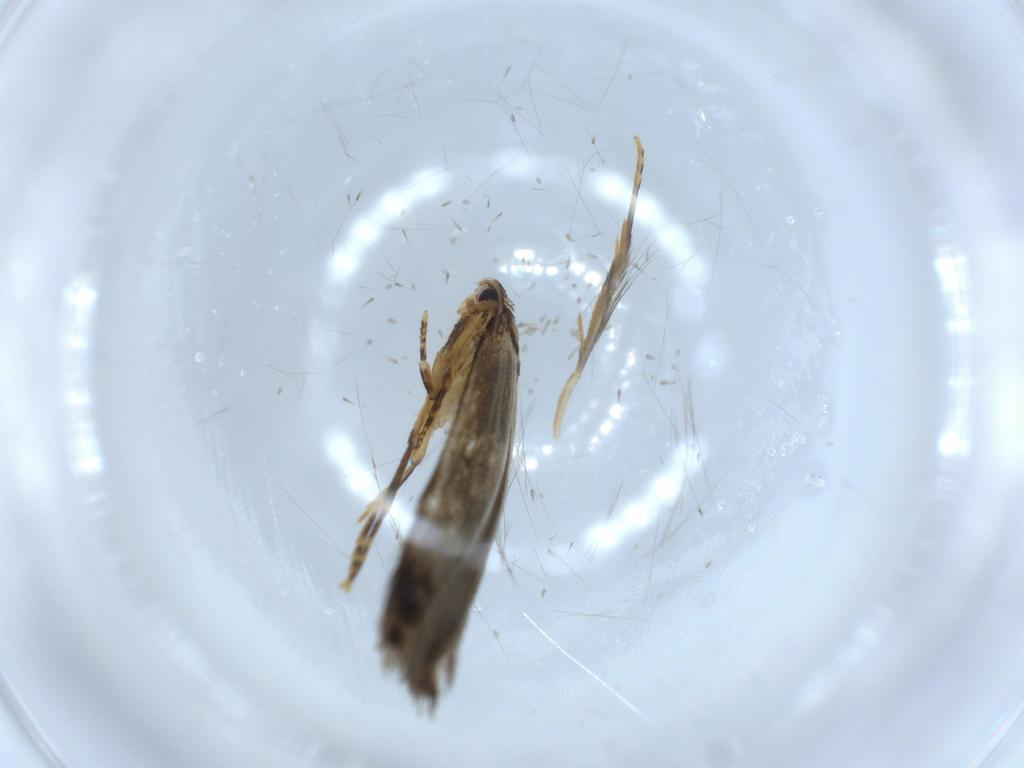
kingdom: Animalia
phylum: Arthropoda
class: Insecta
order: Lepidoptera
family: Tineidae
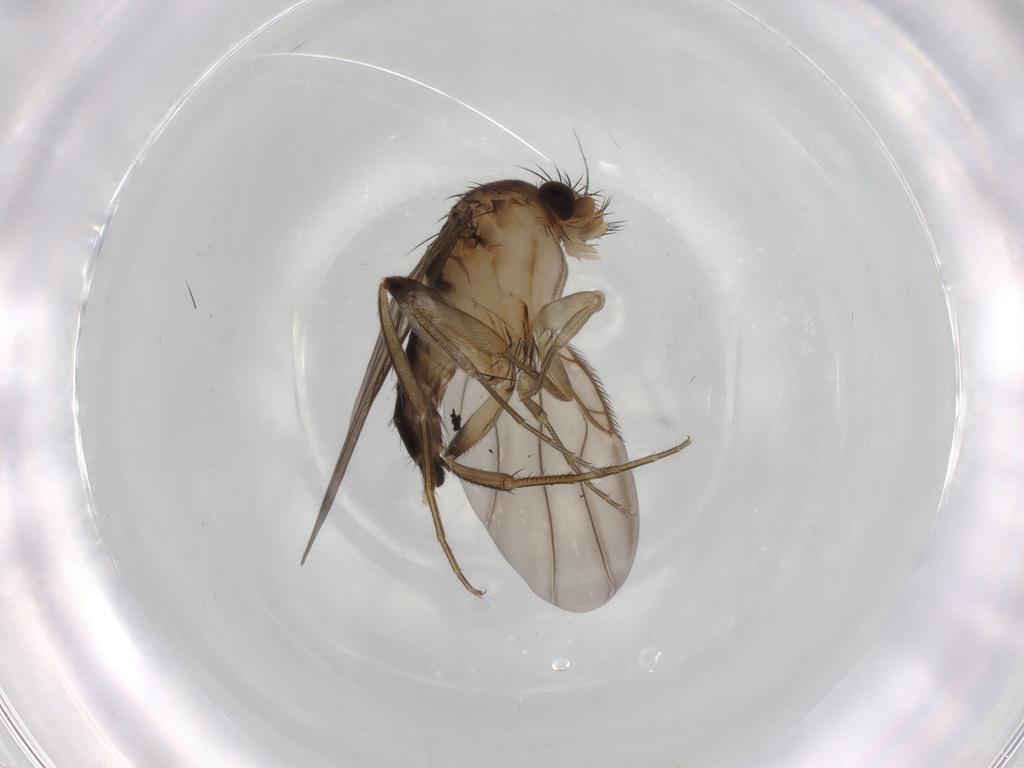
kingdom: Animalia
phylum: Arthropoda
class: Insecta
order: Diptera
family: Phoridae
□ □ □ □ □
### INSTRUCTIONS TO FOLLOW
Put the lines of all the items above into a Markdown table with the columns Row and Line, numbering each row and omitting blank lines. Leave the pictures out of the table.

### SOLUTION FOR THIS EXERCISE
| Row | Line |
|---|---|
| 1 | kingdom: Animalia |
| 2 | phylum: Arthropoda |
| 3 | class: Insecta |
| 4 | order: Lepidoptera |
| 5 | family: Tineidae |
| 6 | kingdom: Animalia |
| 7 | phylum: Arthropoda |
| 8 | class: Insecta |
| 9 | order: Diptera |
| 10 | family: Phoridae |